Encore un but avoué de la RCC, au moins par PSA, et comme le dit la presse patronale : les entreprises pourront s’adonner à « un rajeunissement de la pyramide des âges de l’entreprise en favorisant le départ des seniors ». Virer les anciens usés au travail, mais globalement mieux payés que les jeunes, et les remplacer par des intérimaires, voire des « CDI intérimaires », comme PSA aime à les promouvoir.

Pour faire passer la pilule de la RCC devant les caméras, PSA a annoncé des milliers d’embauches de jeunes en alternance (payés en partie par l’État) et 1 300 embauches en prétendus CDI (autant que de départs en RCC) : 400 pour la production, 200 pour la Recherche et développement et surtout 700 pour les commerciaux. On verra plus tard ce qu’il en sera, mais si on ajoute aux départs par RCC les départs annuels en retraite, le compte n’y est pas. Et encore moins si on compare aux 25 000 emplois détruits dans le groupe depuis cinq ans, un peu comme si PSA avait fermé près de deux sites d’Aulnay tous les ans.

Et la nouvelle conception même du CDI à PSA laisse rêveur. Bruno Bertin, DRH de PSA France, explique : « Le dispositif CDI intérimaire me semble adapté aux cycles de notre activité. Les missions confiées aux CDI intérimaires correspondent principalement à des besoins générés lors des lancements véhicules ou montage de nouvelle équipe. […] Ces contrats de travail à durée indéterminée garantissent aux salariés une employabilité forte et permanente tant chez PSA que sur le bassin d’emploi concerné, via les plateformes territoriales de mobilité. » [3] Le « CDI intérimaire », Macron l’a imaginé, PSA le fait !

En gros, il s’agit de constituer des réservoirs régionaux de salariés précaires disponibles aux « contrats de projets ». PSA veut doubler le nombre d’intérimaires embauchés en CDI par les agences de travail temporaire et travaillant à PSA pour le faire passer de 450 actuellement à 900. Tout cela alors qu’il y a déjà 8 000 salariés intérimaires chez PSA en France. PSA Sevelnord va créer une quatrième équipe pour le week-end en recrutant 600 intérimaires. Il y a quelques mois, 1 500 intérimaires ont été engagés à PSA Sochaux, 800 à PSA Mulhouse, 520 à PSA Rennes.
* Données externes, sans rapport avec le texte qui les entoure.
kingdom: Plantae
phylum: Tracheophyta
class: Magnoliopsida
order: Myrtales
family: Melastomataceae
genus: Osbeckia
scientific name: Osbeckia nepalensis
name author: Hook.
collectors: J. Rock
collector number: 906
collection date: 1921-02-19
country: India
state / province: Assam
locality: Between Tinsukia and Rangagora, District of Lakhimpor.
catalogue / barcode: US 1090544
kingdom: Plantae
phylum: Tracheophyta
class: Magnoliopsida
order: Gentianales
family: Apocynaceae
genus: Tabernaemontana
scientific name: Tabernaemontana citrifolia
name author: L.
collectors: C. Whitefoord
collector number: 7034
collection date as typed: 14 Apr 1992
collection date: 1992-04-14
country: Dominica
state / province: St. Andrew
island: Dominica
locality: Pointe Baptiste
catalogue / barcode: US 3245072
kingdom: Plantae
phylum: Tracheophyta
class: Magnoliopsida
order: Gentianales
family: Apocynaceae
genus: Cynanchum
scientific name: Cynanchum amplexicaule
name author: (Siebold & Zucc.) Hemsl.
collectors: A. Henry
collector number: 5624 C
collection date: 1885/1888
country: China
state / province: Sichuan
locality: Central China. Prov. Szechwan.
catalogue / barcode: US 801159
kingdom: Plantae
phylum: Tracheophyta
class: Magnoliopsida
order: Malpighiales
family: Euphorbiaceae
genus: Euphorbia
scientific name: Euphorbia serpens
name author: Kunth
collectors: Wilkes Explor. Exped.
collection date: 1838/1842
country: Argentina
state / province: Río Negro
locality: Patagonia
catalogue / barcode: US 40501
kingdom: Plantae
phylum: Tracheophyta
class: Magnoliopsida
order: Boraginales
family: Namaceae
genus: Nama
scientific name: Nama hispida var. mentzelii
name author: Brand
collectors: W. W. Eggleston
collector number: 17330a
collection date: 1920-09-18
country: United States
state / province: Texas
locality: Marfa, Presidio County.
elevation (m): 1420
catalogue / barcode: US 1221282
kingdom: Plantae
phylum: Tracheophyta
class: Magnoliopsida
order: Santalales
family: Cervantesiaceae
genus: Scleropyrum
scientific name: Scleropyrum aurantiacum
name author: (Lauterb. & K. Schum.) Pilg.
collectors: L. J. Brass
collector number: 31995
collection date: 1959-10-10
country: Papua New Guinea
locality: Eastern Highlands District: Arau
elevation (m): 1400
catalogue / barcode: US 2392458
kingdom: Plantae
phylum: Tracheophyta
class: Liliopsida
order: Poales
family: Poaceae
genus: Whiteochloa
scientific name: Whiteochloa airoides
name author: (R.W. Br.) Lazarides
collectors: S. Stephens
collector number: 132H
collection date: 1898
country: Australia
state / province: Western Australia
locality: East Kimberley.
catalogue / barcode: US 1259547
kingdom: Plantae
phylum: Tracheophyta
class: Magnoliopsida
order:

Voilà ce que PSA appelle « CDI intérimaire », des contrats d’intérim qui permettront de remplacer tous les postes en CDI que PSA compte supprimer ces prochaines années, y compris à coups de RCC.

Beaucoup de salariés de PSA sont désabusés et surtout dégoûtés des conditions de travail et d’exploitation. Certains n’attendent que la première occasion pour s’insérer dans un congé senior plus favorable ou dans un plan de départ volontaire, individuel ou collectif, plus avantageux. Ça ne facilite pas les discussions avec tous ceux qui, dans les usines, veulent se battre contre la loi travail et ses effets. Mais que se passera-t-il quand PSA ne trouvera plus de « volontaires » pour vider ses sites ? C’est là que la lutte, tout aussi collective que la rupture conventionnelle, montrera au patronat et au gouvernement la force que peuvent opposer les travailleurs à leurs plans de licenciement, d’autant plus massifs que camouflés derrière la loi.

25 janvier 2018, Léo BASERLI


[1Les Échos, 16 janvier 2018, « Emplois, salaires : PSA prévoit un régime strict pour 2018 »

[2Renégociés à PSA en Nouvel élan pour la croissance (NEC) en 2016, puis en Dispositif d’adéquation des emplois et compétences (DAEC) en 2017.

[3Liaisons Sociales Quotidien, no 17494, 23 janvier 2018, « La rupture conventionnelle collective chez PSA, l’éclairage de Bruno Bertin, DRH ».